Aim of the exercise — Copy, exactly and without additions, every line in the records below from the one holding "43 59 15175" through the one holding "289 74 8.87", both ends included.

Provided records —
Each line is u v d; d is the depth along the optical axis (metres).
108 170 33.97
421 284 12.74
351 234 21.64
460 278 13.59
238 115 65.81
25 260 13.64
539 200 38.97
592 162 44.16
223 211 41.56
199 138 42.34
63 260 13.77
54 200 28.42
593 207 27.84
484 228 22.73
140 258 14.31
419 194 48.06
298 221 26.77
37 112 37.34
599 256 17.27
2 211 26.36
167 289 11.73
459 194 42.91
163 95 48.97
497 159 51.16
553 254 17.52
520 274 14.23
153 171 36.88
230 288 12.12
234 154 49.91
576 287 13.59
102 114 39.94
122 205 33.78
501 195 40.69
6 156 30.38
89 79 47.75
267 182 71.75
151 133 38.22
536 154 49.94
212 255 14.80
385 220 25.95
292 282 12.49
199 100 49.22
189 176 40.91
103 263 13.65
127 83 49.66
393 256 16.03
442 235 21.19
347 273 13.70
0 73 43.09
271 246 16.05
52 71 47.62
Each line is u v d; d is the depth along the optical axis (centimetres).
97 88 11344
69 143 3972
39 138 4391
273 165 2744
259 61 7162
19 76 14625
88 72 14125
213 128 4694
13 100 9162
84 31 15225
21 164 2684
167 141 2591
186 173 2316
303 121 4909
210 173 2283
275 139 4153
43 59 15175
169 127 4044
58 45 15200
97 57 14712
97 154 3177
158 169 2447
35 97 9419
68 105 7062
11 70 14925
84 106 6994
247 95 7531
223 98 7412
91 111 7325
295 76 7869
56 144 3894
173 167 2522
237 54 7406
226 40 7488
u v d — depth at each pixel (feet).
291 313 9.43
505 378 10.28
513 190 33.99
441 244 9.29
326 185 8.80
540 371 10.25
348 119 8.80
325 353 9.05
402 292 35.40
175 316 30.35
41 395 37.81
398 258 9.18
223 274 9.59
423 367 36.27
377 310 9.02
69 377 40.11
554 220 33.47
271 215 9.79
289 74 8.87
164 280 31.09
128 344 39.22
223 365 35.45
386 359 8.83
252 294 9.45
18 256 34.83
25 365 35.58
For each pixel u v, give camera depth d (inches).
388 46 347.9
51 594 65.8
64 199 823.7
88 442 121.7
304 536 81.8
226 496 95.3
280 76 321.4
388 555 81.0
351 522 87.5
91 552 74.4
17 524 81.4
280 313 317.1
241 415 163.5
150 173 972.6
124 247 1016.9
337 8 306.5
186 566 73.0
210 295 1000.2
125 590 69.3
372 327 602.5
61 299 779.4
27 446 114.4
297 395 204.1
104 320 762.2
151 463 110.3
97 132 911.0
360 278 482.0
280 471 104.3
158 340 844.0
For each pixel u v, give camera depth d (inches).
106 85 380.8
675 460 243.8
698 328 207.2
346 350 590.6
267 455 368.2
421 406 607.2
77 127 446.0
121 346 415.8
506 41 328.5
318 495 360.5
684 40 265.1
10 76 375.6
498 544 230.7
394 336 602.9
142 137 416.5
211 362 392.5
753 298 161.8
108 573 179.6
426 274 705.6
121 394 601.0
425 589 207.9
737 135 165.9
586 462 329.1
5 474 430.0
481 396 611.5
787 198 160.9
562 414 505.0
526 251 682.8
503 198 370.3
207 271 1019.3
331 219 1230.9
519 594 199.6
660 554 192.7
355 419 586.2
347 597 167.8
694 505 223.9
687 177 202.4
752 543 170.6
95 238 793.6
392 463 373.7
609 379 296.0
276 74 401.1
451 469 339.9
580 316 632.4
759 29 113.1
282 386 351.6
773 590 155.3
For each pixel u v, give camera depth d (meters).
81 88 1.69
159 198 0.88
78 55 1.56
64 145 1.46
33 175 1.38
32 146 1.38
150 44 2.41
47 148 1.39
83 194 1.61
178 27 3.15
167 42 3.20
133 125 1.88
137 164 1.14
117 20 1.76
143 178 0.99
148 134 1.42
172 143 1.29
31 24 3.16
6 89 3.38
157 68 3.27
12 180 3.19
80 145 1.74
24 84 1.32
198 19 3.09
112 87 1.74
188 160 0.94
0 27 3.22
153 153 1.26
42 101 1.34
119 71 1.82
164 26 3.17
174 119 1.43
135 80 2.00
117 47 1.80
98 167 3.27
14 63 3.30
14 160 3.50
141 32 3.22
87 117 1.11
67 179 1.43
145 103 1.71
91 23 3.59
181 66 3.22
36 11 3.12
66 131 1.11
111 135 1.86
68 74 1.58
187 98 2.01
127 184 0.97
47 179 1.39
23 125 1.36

Task answer —
43 59 15175
169 127 4044
58 45 15200
97 57 14712
97 154 3177
158 169 2447
35 97 9419
68 105 7062
11 70 14925
84 106 6994
247 95 7531
223 98 7412
91 111 7325
295 76 7869
56 144 3894
173 167 2522
237 54 7406
226 40 7488
u v d — depth at each pixel (feet).
291 313 9.43
505 378 10.28
513 190 33.99
441 244 9.29
326 185 8.80
540 371 10.25
348 119 8.80
325 353 9.05
402 292 35.40
175 316 30.35
41 395 37.81
398 258 9.18
223 274 9.59
423 367 36.27
377 310 9.02
69 377 40.11
554 220 33.47
271 215 9.79
289 74 8.87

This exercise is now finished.